The human brain is highly organized and contains a myriad of axon tracts that follow precise pathways and make predictable connections. Model organism research has provided tremendous advances in our understanding of the principles and molecules governing axon growth and guidance. Remarkably, however, few human disorders resulting from primary errors in these processes have been identified.
Using clinical data and genetic approaches in humans, our lab previously identified the genetic basis of a series of congenital eye and facial movement disorders, and found that these genetic mutations disrupt specific steps in the development of ocular cranial motor neurons, extraocular muscle innervation, and connectivity. Thus, these disorders, referred to as the congenital cranial dysinnervation disorders (CCDDs), now provide a paradigm for us to study cranial motor neuron development and axon growth and guidance.
We have found that many CCDD genes are widely expressed yet confer a selective vulnerability to subsets of cranial motor neurons, particularly those that control eye movements. This is in contrast to many other motor neuron diseases, in which ocular motor neurons are selectively spared. We now want to understand—on a molecular level—how these motor neurons acquire distinct identities from other motor neuron populations and how their development is selectively disrupted in these disorders. We are addressing these questions through animal models, tractography, cellular and biochemical approaches, and live cell and single molecule imaging. We also continue to expand our research interests through the identification of new human syndromes and new disease genes.

Given information:
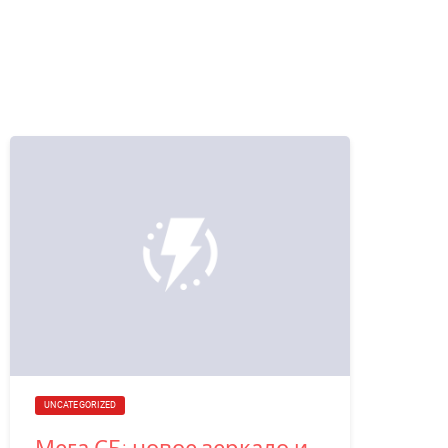
UNCATEGORIZED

Work to complete:
1. In the lab research description, what name is given to the congenital eye and facial movement disorders whose genetic basis the lab identified?
2. List the approaches that the lab research description names for addressing its questions about motor neuron identity and development.
3. Extend the lab research description, starting after its last sentence.
The lines are not needed here.

Responses for each task:
1. The congenital cranial dysinnervation disorders (CCDDs).

2.
- Animal models
- Tractography
- Cellular and biochemical approaches
- Live cell and single molecule imaging

3.
Intriguingly, through what amounts to a human mutagenesis screen, we have uncovered several dominant disorders that result from recurrent missense mutations altering specific amino acid residues in cell signaling and cytoskeletal proteins. In some instances, different mutations within the same gene result in phenotypically distinct human syndromes. Therefore, we predict that these mutations affect sub-functions of the cytoskeleton and its associated proteins. By understanding how each of these sub-functions contributes to fundamental biology of the neuron, we can understand how the combination of these molecular pathways cooperates to specify proper connectivity.